PROBLEM DESCRIPTION: Start at the line that contains "- pen [863,691,926,712]" in the listing below and extract every line through the last, exactly; leave pictures out.
BEGIN SOURCE MATERIAL
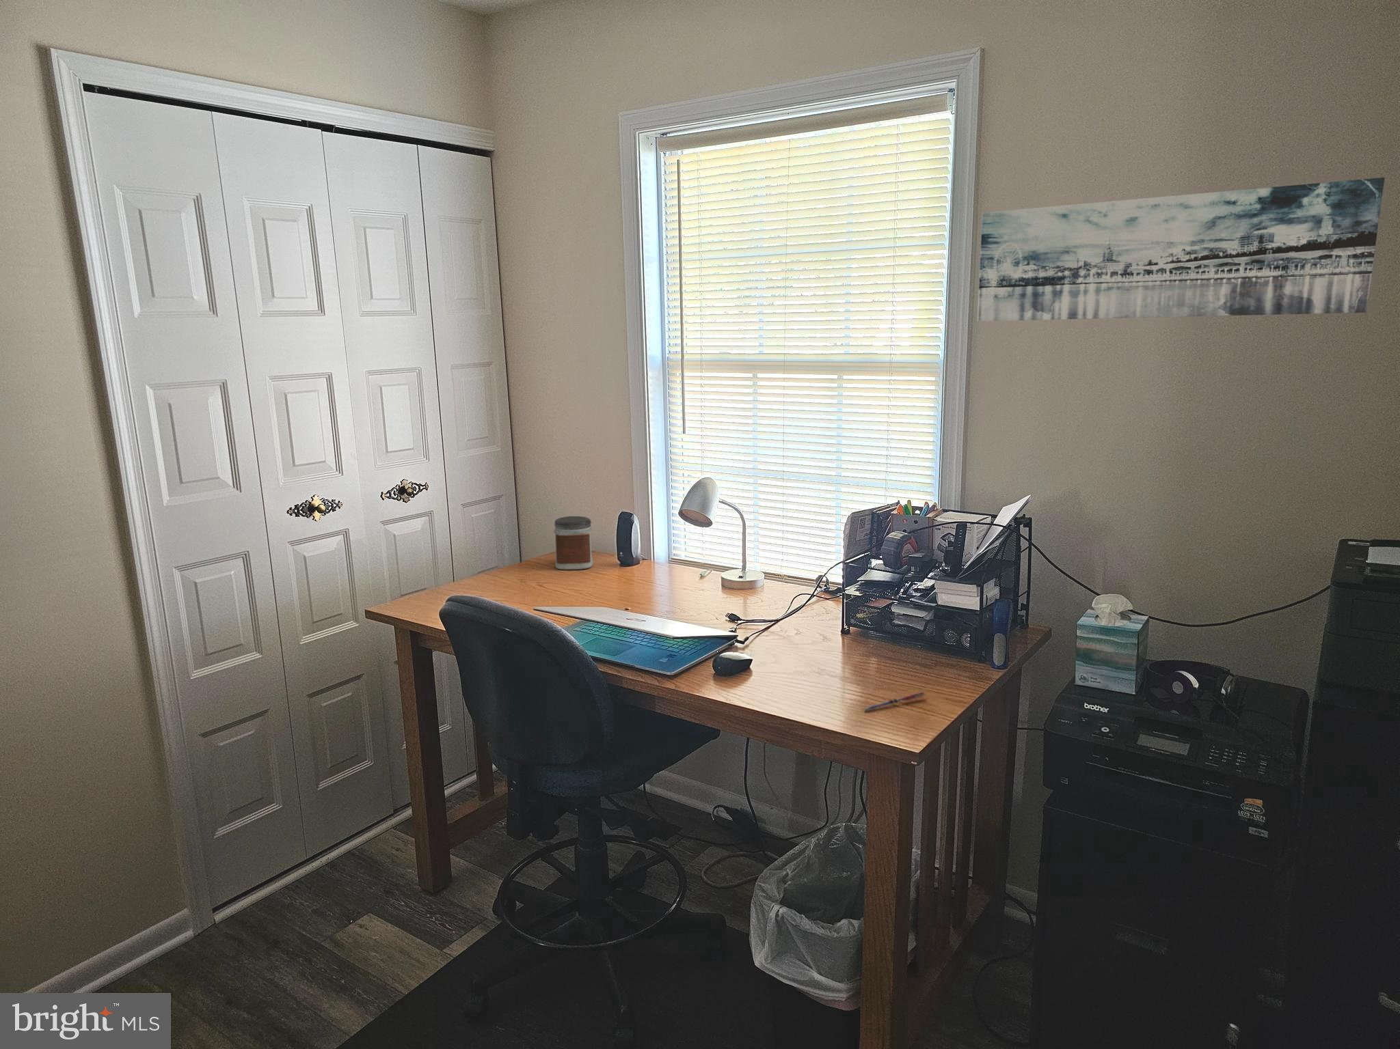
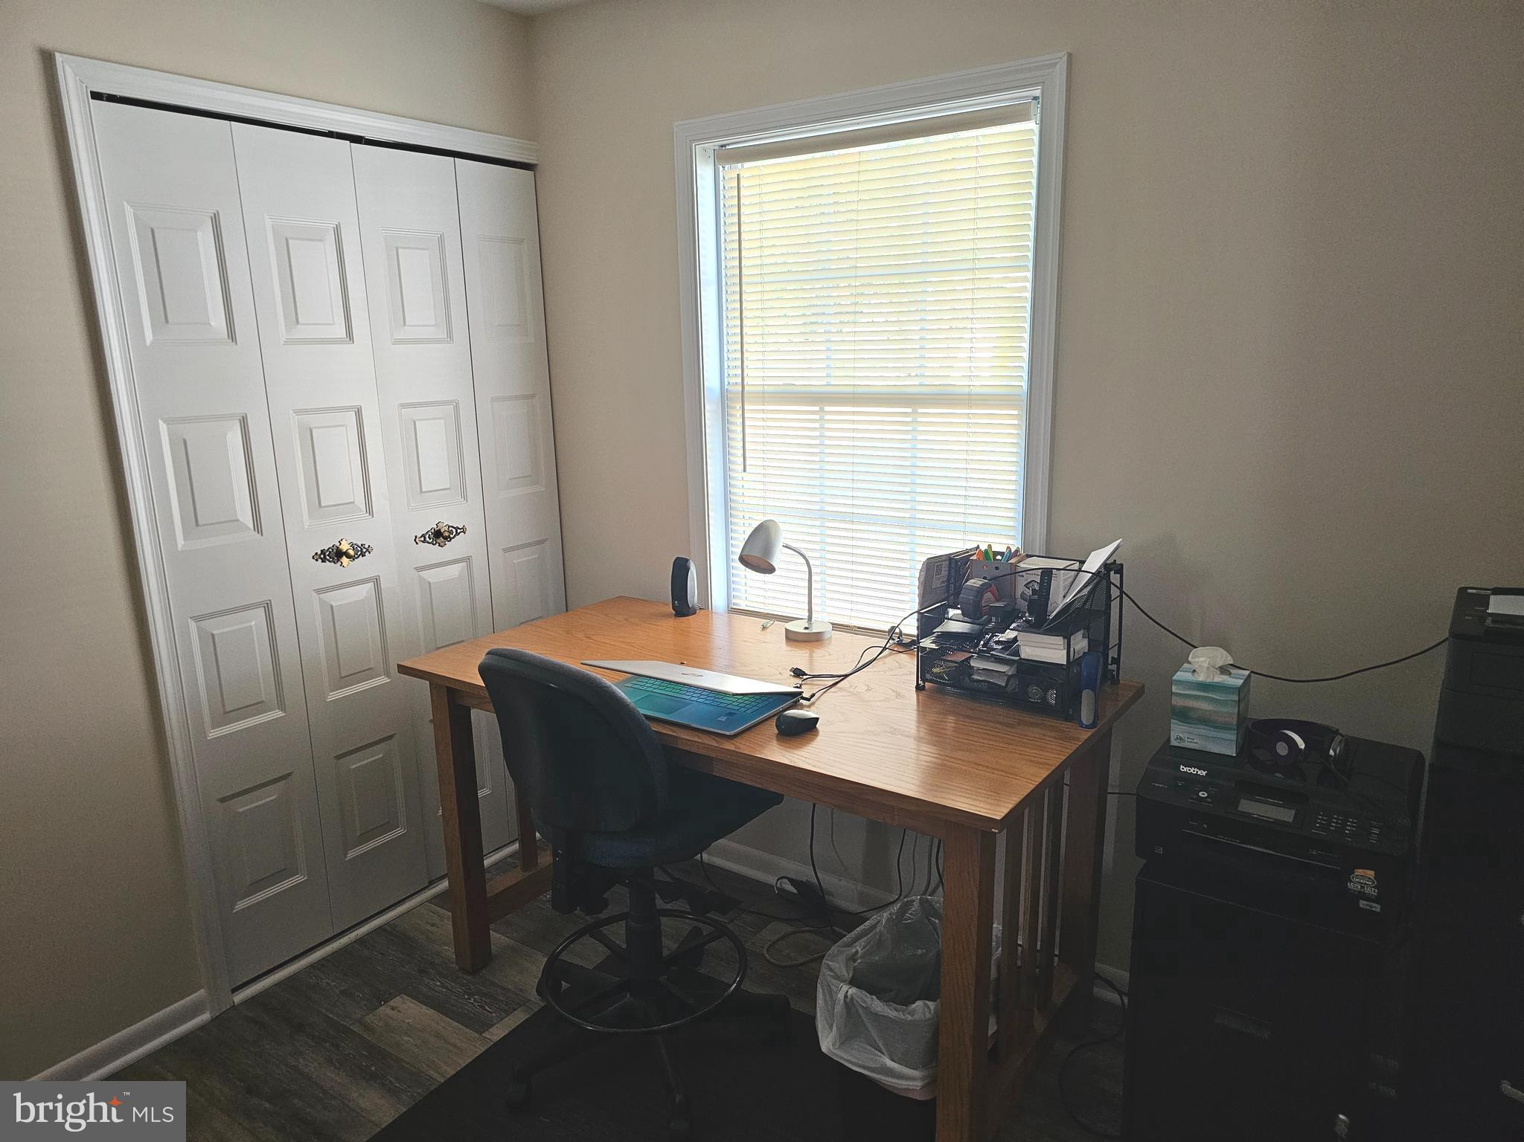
- wall art [977,177,1385,322]
- pen [863,691,926,712]
- jar [553,516,594,571]
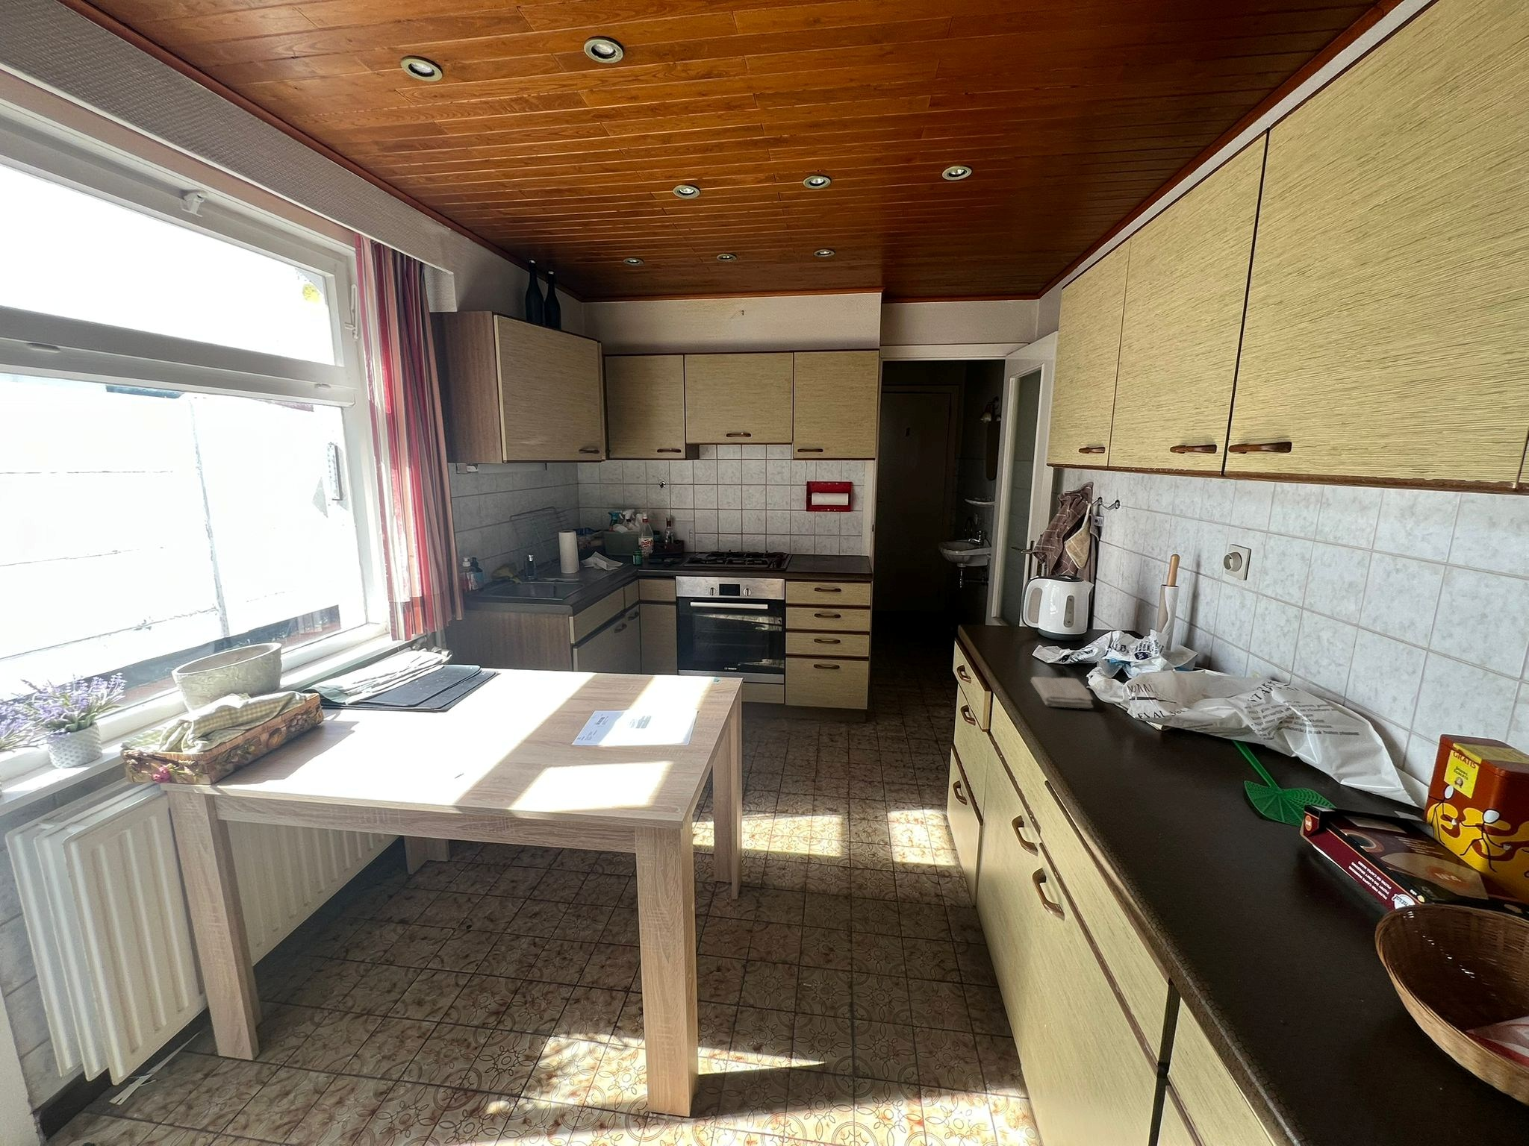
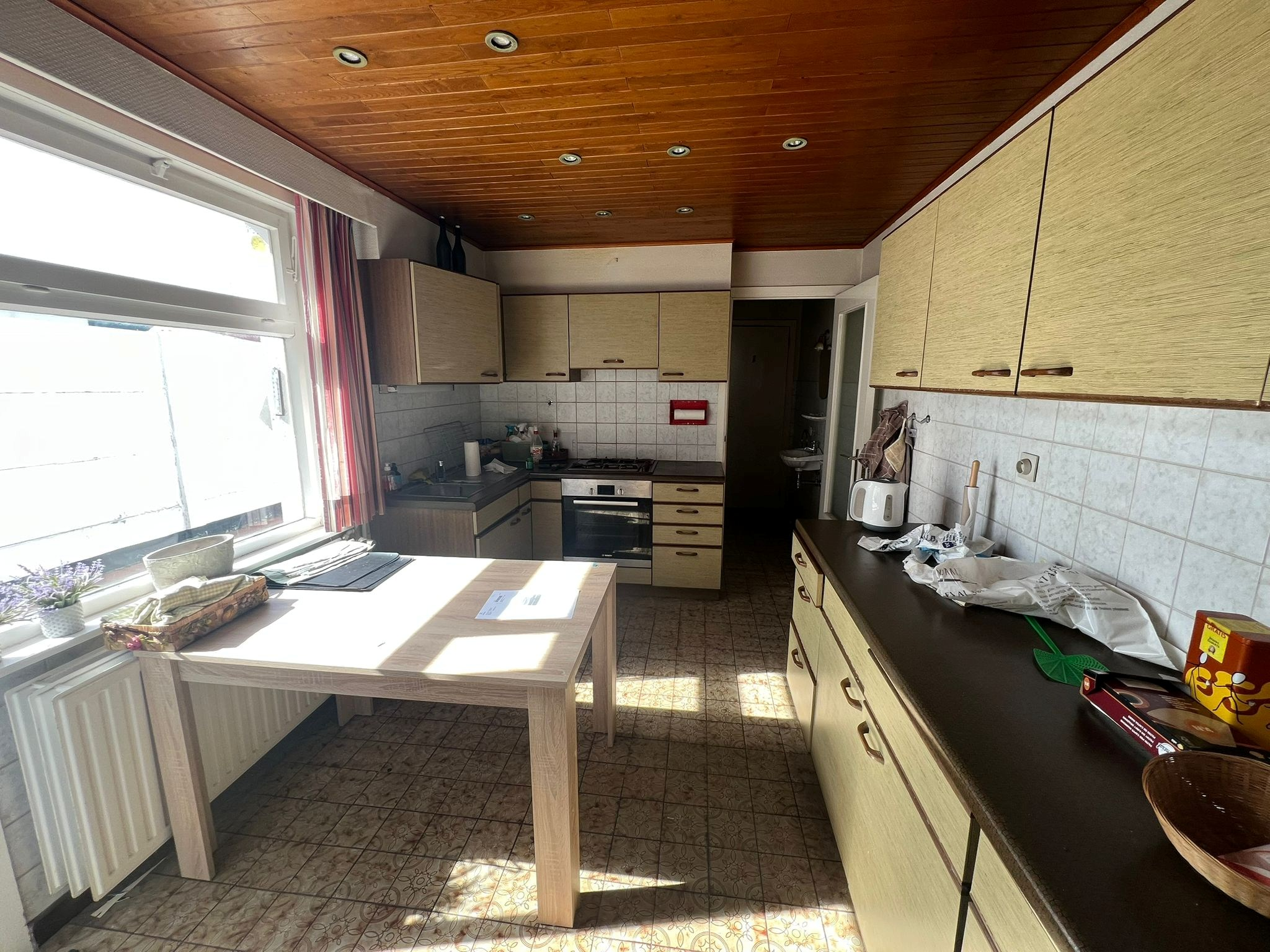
- washcloth [1029,677,1093,709]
END SOURCE MATERIAL
SOLUTION TO THIS TASK:
- pen [863,691,926,712]
- jar [553,516,594,571]
- washcloth [1029,677,1093,709]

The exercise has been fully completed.